While Tampa was the only top 20 metro to post a decline, price appreciation “barely stayed positive” in Dallas at 0.2 percent, S&P Dow Jones Indices analyst Nicholas Godec said in a statement.

Most of the largest housing markets tracked by Case-Shiller — 14 out of 20 — posted seasonally-adjusted price declines from February to March.

Nicholas Godec

“These results underscored how markets that experienced sharp run-ups earlier in the cycle — particularly in the Sun Belt — continued to adjust under the weight of higher mortgage rates and strained affordability,” Godec said.

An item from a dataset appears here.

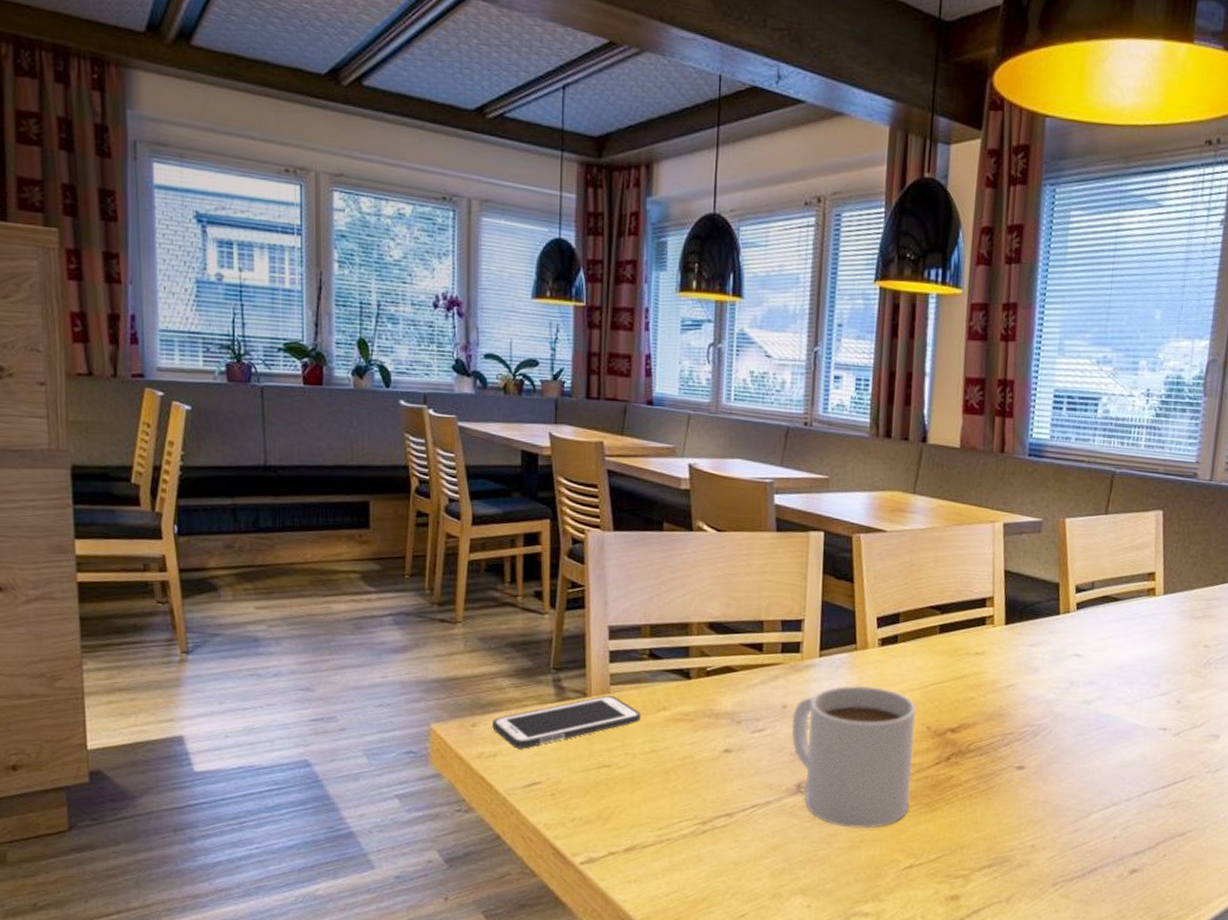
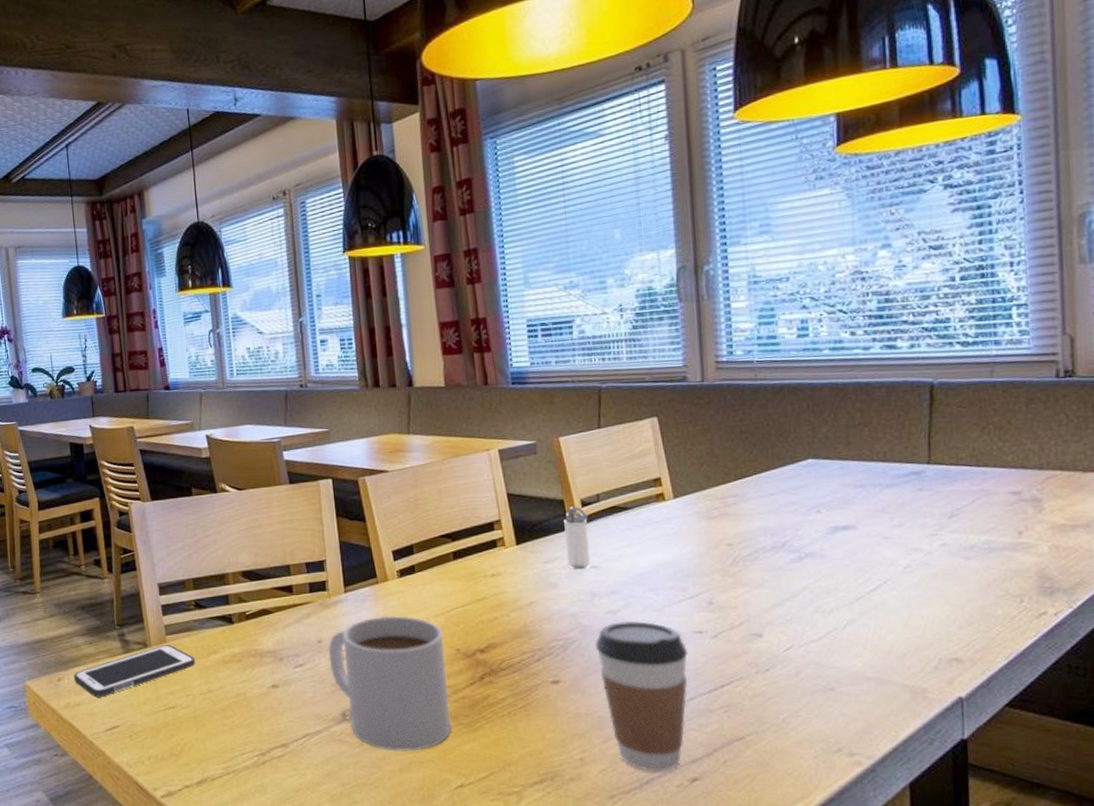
shaker: none [1052,591,1080,657] -> present [563,506,590,570]
coffee cup: none [1064,712,1150,862] -> present [595,620,689,772]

Mortgage rates aren’t coming down, but improving inventory in many markets helped drive up homebuyer demand for purchase loans to the second highest level of the year last week, the Mortgage Bankers Association reported Wednesday.

Only one in five Americans (21 percent) polled by Fannie Mae in May said they expect home prices to come down over the next 12 months, with 45 percent expecting prices to go up and 34 percent expecting that they’ll stay the same. While only 26 percent said May was a good time to buy, that’s up from an all-time survey low of 14 percent a year ago.

Housing and mortgage experts polled by Fannie Mae in May saw Austin, Tampa, Dallas, Denver, Houston, Miami, Phoenix, Washington, D.C., and Atlanta as markets where home prices are most likely to underperform national home price appreciation over the next 12 months.

Among the 20 largest U.S. housing markets, Boston, New York, Philadelphia, Nashville and San Diego were viewed as places where prices are most likely to go up faster than the national average.

Fannie Mae economists update their home price appreciation forecast four times a year, in the first month of each quarter.

In their April forecast, Fannie Mae economists predicted that home prices will rise 4.1 percent this year before appreciation cools to 2 percent by Q4 2026.

Fannie Mae economists think home sales bottomed at 4.75 million last year and will grow by 3.6 percent this year and 6.8 percent in 2026.

Home sales expected to bounce back

Source: Fannie Mae housing forecast, May 2025.

If Fannie Mae’s forecast of 5.25 million 2026 home sales pans out, it would be the first time since 2022 that sales of new and existing homes surpassed five million.